In summary, we provide evidence that heterozygous de novo NEUROD2 variants may result in developmental delay with or without associated seizures, thus expanding this newly-described phenotype. As this is only the third patient reported in the literature with a pathogenic NEUROD2 variant, identification of additional patients will bring further refinements of the clinical presentation, spectrum of pathogenic variants, and course of this condition.
Table 1:
NEUROD2 de novo Variant | p.(Leu163Pro) | p.(Glu130Gln) | p.(Met134Thr) |
Variant location notes | Second helix of bHLH | Basic region of first helix of bHLH; Glu130 is strictly conserved across all bHLH transcription factors | Basic region of first helix of bHLH |
Patient’s current age, sex | 14 years, female | 6 years, female | 5 years, male |
Seizures | - | History of infantile spasms / hypsarrhythmia, initial control achieved with ketogenic diet. Currently on CBD oil, no seizures × 3 years. | History of infantile spasms / hypsarrhythmia, initial control achieved with vagal nerve stimulator, which remains in place, no seizures × 4 years. |
Intellectual delay | Pervasive developmental disorder, sensory processing disorder. | Significant global intellectual delay.
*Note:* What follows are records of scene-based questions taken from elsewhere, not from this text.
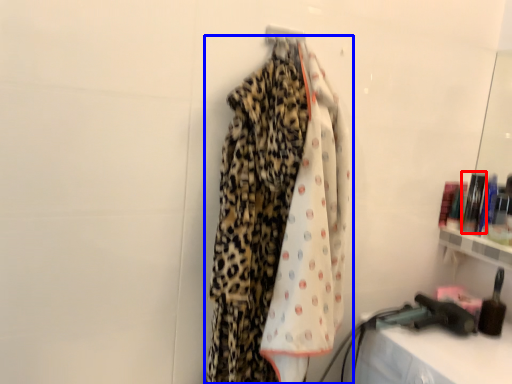
Question: Which object appears closest to the camera in this image, toiletry (highlighted by a red box) or curtain (highlighted by a blue box)?

Choices:
 (A) toiletry
 (B) curtain

Answer: (B)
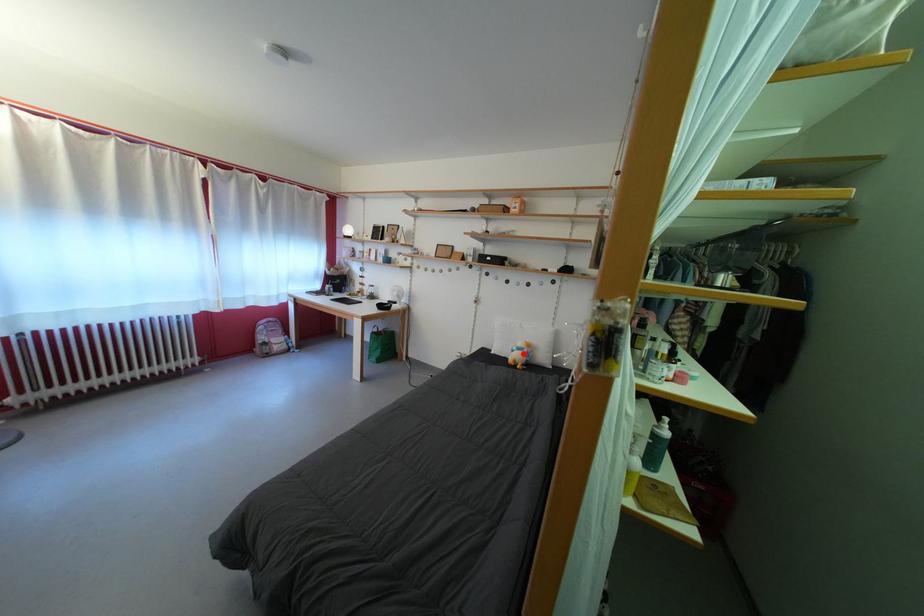
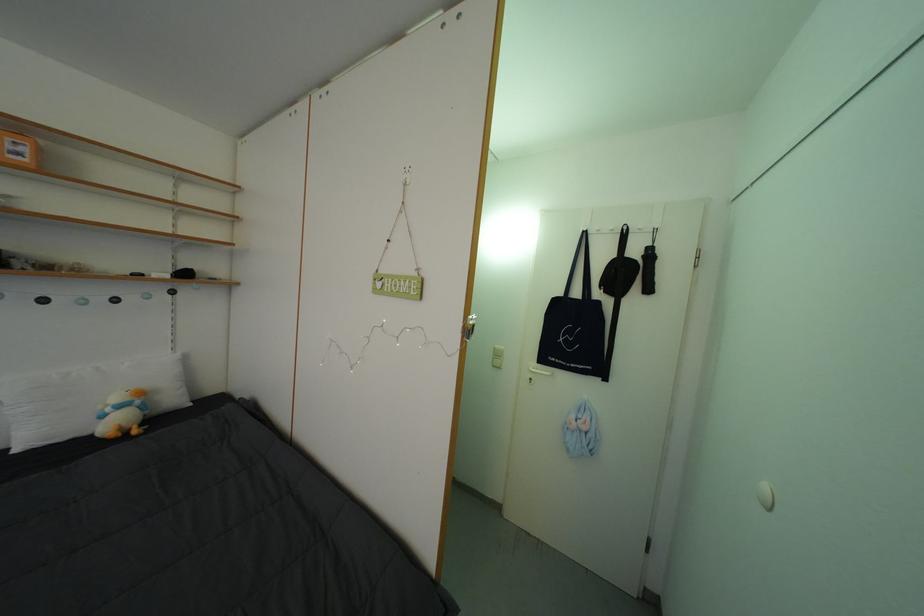
Question: I am providing you with two images of the same scene from different viewpoints. A red point is marked on the first image. At the location where the point appears in image 1, is it still visible in image 2?

Choices:
 (A) Yes
 (B) No

Answer: (A)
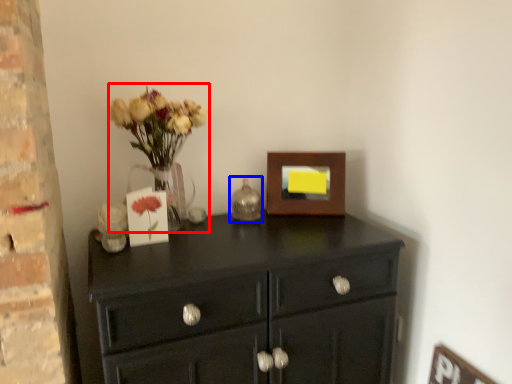
Question: Which object appears closest to the camera in this image, floral arrangement (highlighted by a red box) or candle holder (highlighted by a blue box)?

Choices:
 (A) floral arrangement
 (B) candle holder

Answer: (A)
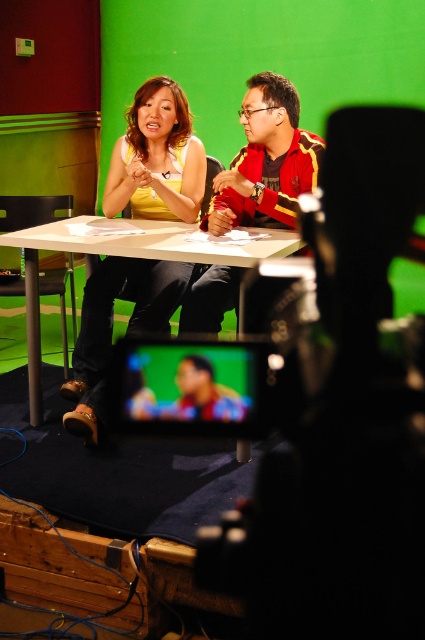
Is point (175, 108) behind point (201, 385)?

Yes, point (175, 108) is behind point (201, 385).

Can you confirm if yellow fabric top at center is taller than matte plastic screen at center?

Yes.

This screenshot has height=640, width=425. Identify the location of yellow fabric top at center. (156, 157).

Does red-yellow striped shirt at center have a greater width compared to white plastic table at center?

No, red-yellow striped shirt at center is not wider than white plastic table at center.

Does point (243, 115) come closer to viewer compared to point (39, 403)?

Yes, point (243, 115) is closer to viewer.

Locate an element on the screen. The width and height of the screenshot is (425, 640). red-yellow striped shirt at center is located at coordinates (266, 161).

Which is more to the left, yellow fabric top at center or white plastic table at center?

From the viewer's perspective, white plastic table at center appears more on the left side.

Find the location of a particular element. This screenshot has height=640, width=425. yellow fabric top at center is located at coordinates (156, 157).

Where is `yellow fabric top at center`? yellow fabric top at center is located at coordinates (156, 157).

This screenshot has height=640, width=425. I want to click on yellow fabric top at center, so click(156, 157).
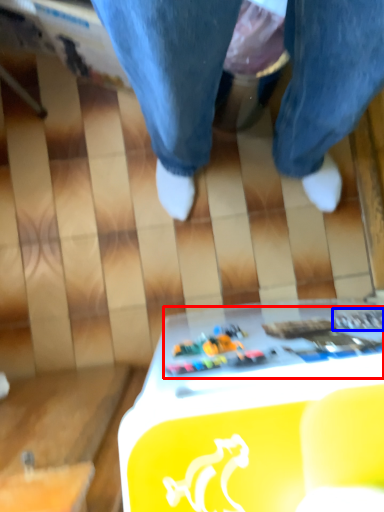
Question: Which object appears closest to the camera in this image, writing (highlighted by a red box) or writing (highlighted by a blue box)?

Choices:
 (A) writing
 (B) writing

Answer: (A)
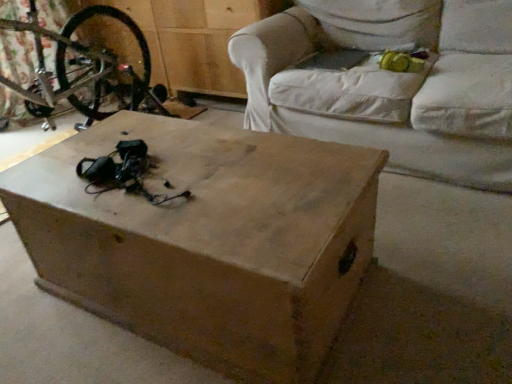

Nonverbal but interactive. | Significant global intellectual delay. Nonverbal but interactive. |
Motor delay | Mild gross motor delay | Significant fine and gross motor delay. Limited us of arms and hands, requires turning at night. Able to sit, unable to stand, but has some mobility with specialized walker. | Fine and gross motor delay. Able to feed himself with some help, unable to hold a pencil. Walks and runs without assistance. |
Brain MRI | Unremarkable | Bilateral increased T2 signal in putamina, parietal periventricular white matter; thin corpus callosum | Mild general cerebral volume loss; absence of pituitary T1 bright spot |
Acknowledgements:
The authors would like to thank the patients and their families for allowing us to share their stories, and Yale New Haven hospital and Sarah and Jeffrey Buell for their support of the Pediatric Genomics Discovery Program.
Funding Sources:
The work was partially supported by awards from the National Institutes of Health (NIH) / National Institute of Child Health and Human Development, 1R01HD102186 (EKM and MKK), the NIH Common Fund, U01HG007703 (SFN, JAMA, and CGSP) and the UCLA California Center for Rare Diseases of the Institute for Precision Health.
Footnotes
Data Availability: Data is available upon reasonable request from authors.
Conflicts: Two authors report part ownership of startup companies unrelated to this work: Qiyas Higher Health (SAL) and Victory Genomics (SAL and MKK). No other authors have any disclosures to report.
This work was approved by Institutional Review Boards for Yale University School of Medicine, University of California San Francisco, and University of California Los Angeles.